Le secret professionnel est garanti par le Code pénal, le Code de la santé publique, les divers codes de déontologie des professions de santé, ainsi que par le Code de la Sécurité sociale.

En effet, les informations recueillies lors de votre séjour n’appartiennent qu’à vous.

Le respect du secret professionnel est une obligation pour le personnel hospitalier.

À cet égard, l’accès des proches aux informations vous concernant peut être limité à votre demande.

Le respect de l’intimité et de la vie privée

Le patient a droit au respect de sa vie privée. La charte de la personne hospitalisée insiste sur le fait que l’intimité du patient doit être préservée lors des soins, des toilettes, des consultations et des visites médicales.

Une personne hospitalisée peut demander que sa présence dans l’établissement ne soit pas divulguée.

De même, la chambre du malade est assimilée, par la jurisprudence, à un lieu privé. Le malade peut donc refuser des visites.

Le respect de la confidentialité du courrier, des communications téléphoniques et des entretiens avec des visiteurs ou des professionnels de santé doit être garanti.

Enfin, les journalistes, photographes, démarcheurs et représentants n’ont pas accès aux malades, sauf accord de ceux-ci et du directeur de l’établissement.

En cas de préjudice

Selon la charte du patient hospitalisé, toute personne a le droit de demander réparation des préjudices qu’elle estimerait avoir subis, dans le cadre d’une procédure de règlement amiable des litiges ou devant les tribunaux.

En cas d’erreur médicale

Si vous pensez êtes victime d’une erreur médicale, vous devez vous procurer l’intégralité de votre dossier médical et le faire examiner par un expert.

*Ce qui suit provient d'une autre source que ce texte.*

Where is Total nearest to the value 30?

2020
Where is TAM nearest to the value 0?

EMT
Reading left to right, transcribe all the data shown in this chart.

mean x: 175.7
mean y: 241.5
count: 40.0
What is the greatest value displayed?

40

Ce dernier devra apporter la preuve qu’il y a, en effet, erreur médicale.

Dans un premier temps, vous pouvez tenter une transaction à l’amiable avec le responsable de cette erreur.

Cette confrontation pacifique peut lever les malentendus, mais si elle n’aboutit pas, vous pouvez enclencher une procédure judiciaire.

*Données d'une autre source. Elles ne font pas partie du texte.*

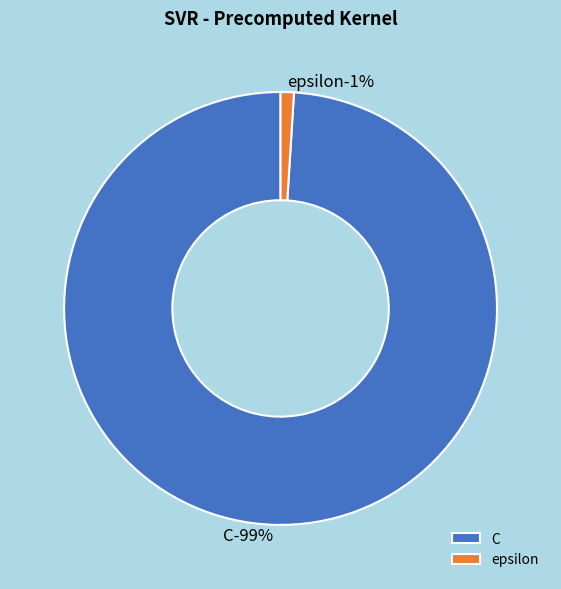

Do C and epsilon together represent more than half of the pie?

Yes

En cas d’infection nosocomiale

Les infections nosocomiales sont les infections contractées dans un établissement de santé. Elles touchent près de 800 000 personnes chaque année en France.

Une infection est dite nosocomiale ou hospitalière si elle est absente lors de l’admission du patient à l’hôpital et si elle se développe quarante-huit heures au moins après l’admission,

Selon l’article L. 1142-1 du Code de la santé publique, les établissements de santé sont responsables des dommages résultant d’infections nosocomiales, sauf s’ils rapportent la preuve d’une cause étrangère.

Par conséquent, les hôpitaux sont tenus entièrement responsables. Si vous êtes victime d’une telle infection, la loi prévoit une indemnisation relative aux dommages causés.